What this task involves:
Find each of the lines below that contains the word "Need", and copy those lines out in full.

Records for this task:
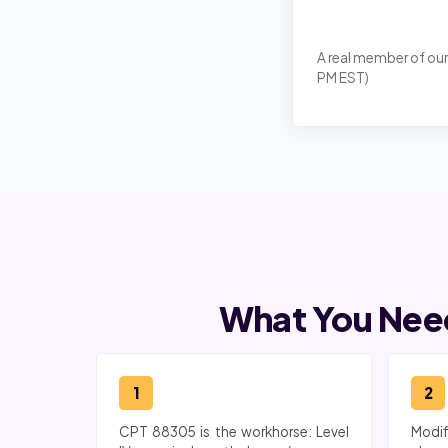
A real member of our
PM EST)
What You Need
1
2
CPT 88305 is the workhorse: Level
Modif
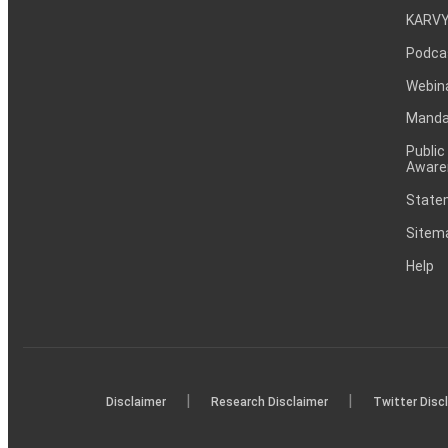
KARVY
Podca
Webin
Mandat
Public
Aware
Statem
Sitem
Help
|
|
Disclaimer
Research Disclaimer
Twitter Disc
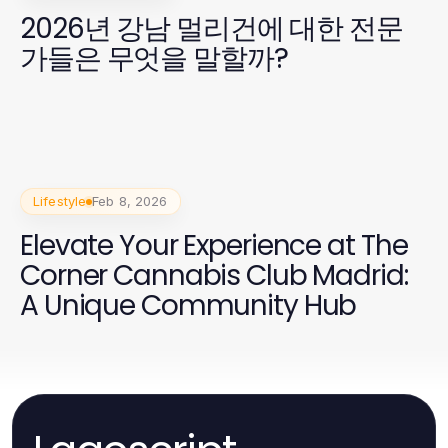
2026년 강남 멀리건에 대한 전문
가들은 무엇을 말할까?
Lifestyle
Feb 8, 2026
Elevate Your Experience at The
Corner Cannabis Club Madrid:
A Unique Community Hub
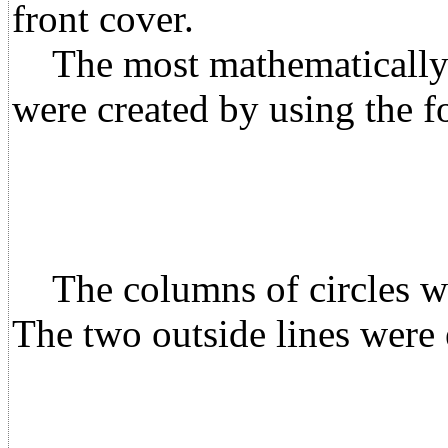
front cover.
The most mathematically in
were created by using the f
The columns of circles wer
The two outside lines were 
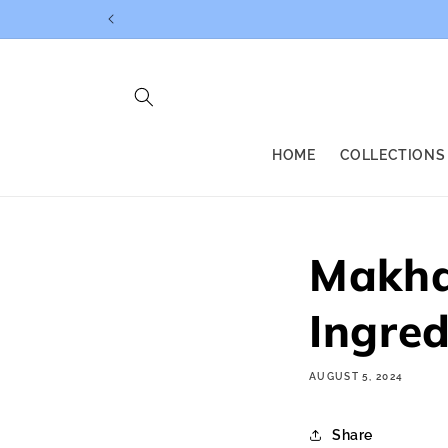
Skip to
content
HOME
COLLECTIONS
Makha
Ingred
AUGUST 5, 2024
Share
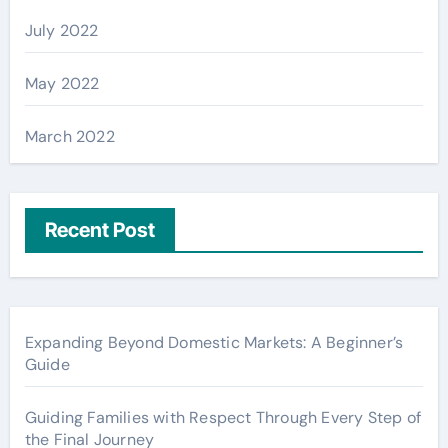
July 2022
May 2022
March 2022
Recent Post
Expanding Beyond Domestic Markets: A Beginner’s
Guide
Guiding Families with Respect Through Every Step of
the Final Journey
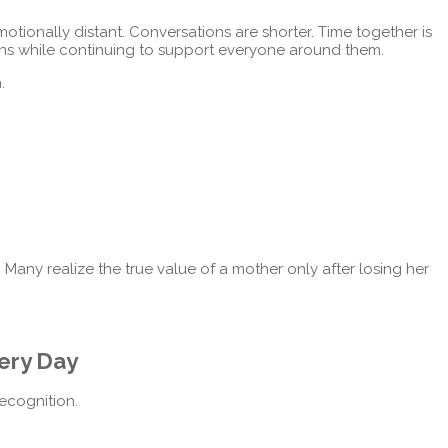
motionally distant. Conversations are shorter. Time together is
ns while continuing to support everyone around them.
.
e. Many realize the true value of a mother only after losing her
ery Day
recognition.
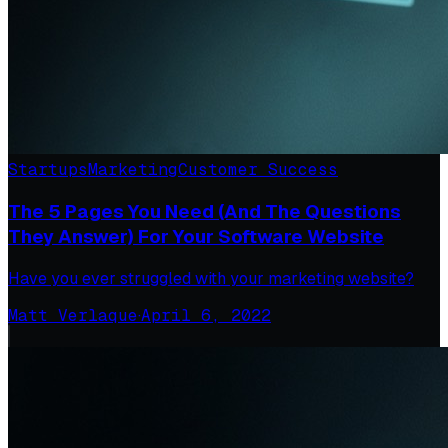
Startups
Marketing
Customer Success
The 5 Pages You Need (And The Questions
They Answer) For Your Software Website
Have you ever struggled with your marketing website?
Matt Verlaque
·
April 6, 2022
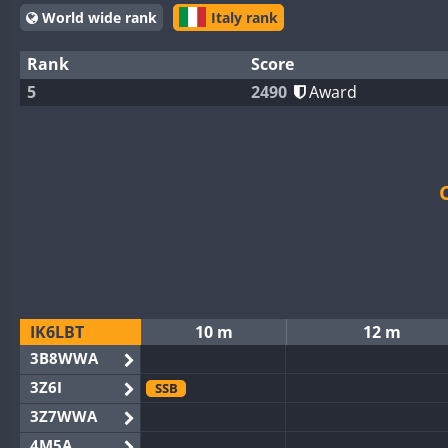
World wide rank
Italy rank
Rank
Score
5
2490
Award
IK6LBT
10 m
12 m
3B8WWA
3Z6I
SSB
3Z7WWA
4M5A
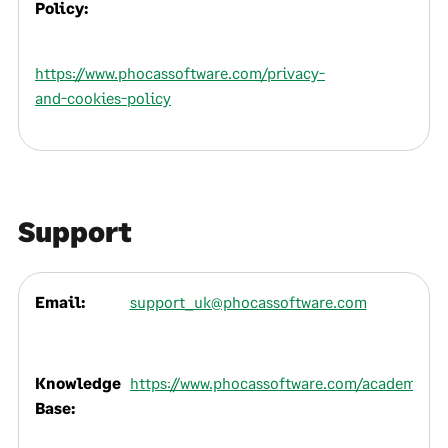
Policy:
https://www.phocassoftware.com/privacy-
and-cookies-policy
Support
Email:
support_uk@phocassoftware.com
Knowledge
https://www.phocassoftware.com/academy
Base:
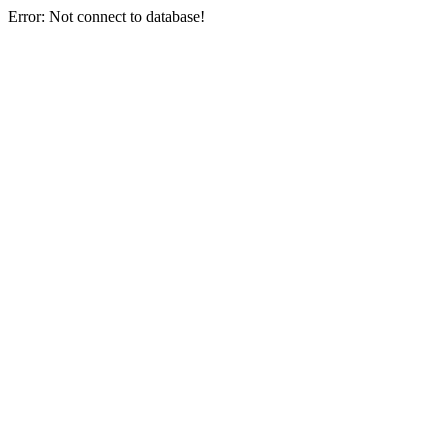
Error: Not connect to database!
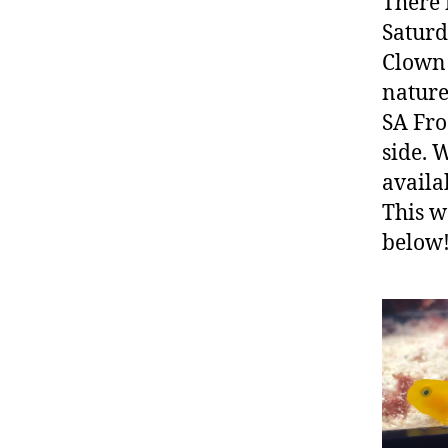
There 
Saturd
Clown 
nature
SA Fro
side. 
availa
This w
below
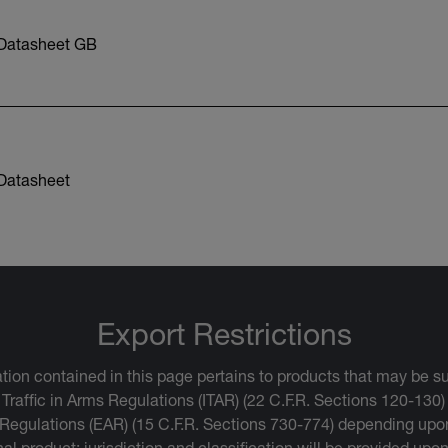
Datasheet GB
Datasheet
Export Restrictions
tion contained in this page pertains to products that may be su
 Traffic in Arms Regulations (ITAR) (22 C.F.R. Sections 120-130)
 Regulations (EAR) (15 C.F.R. Sections 730-774) depending upon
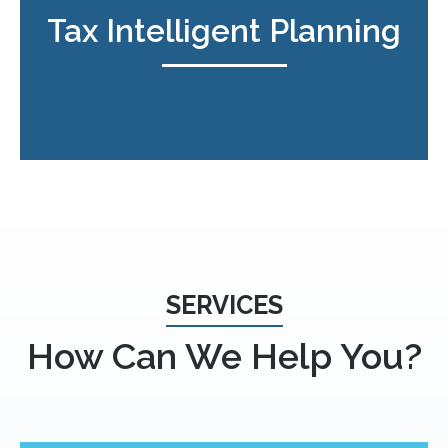
Tax Intelligent Planning
SERVICES
How Can We Help You?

Solution:
What You Need
The 5 Pages You Need (And The Questions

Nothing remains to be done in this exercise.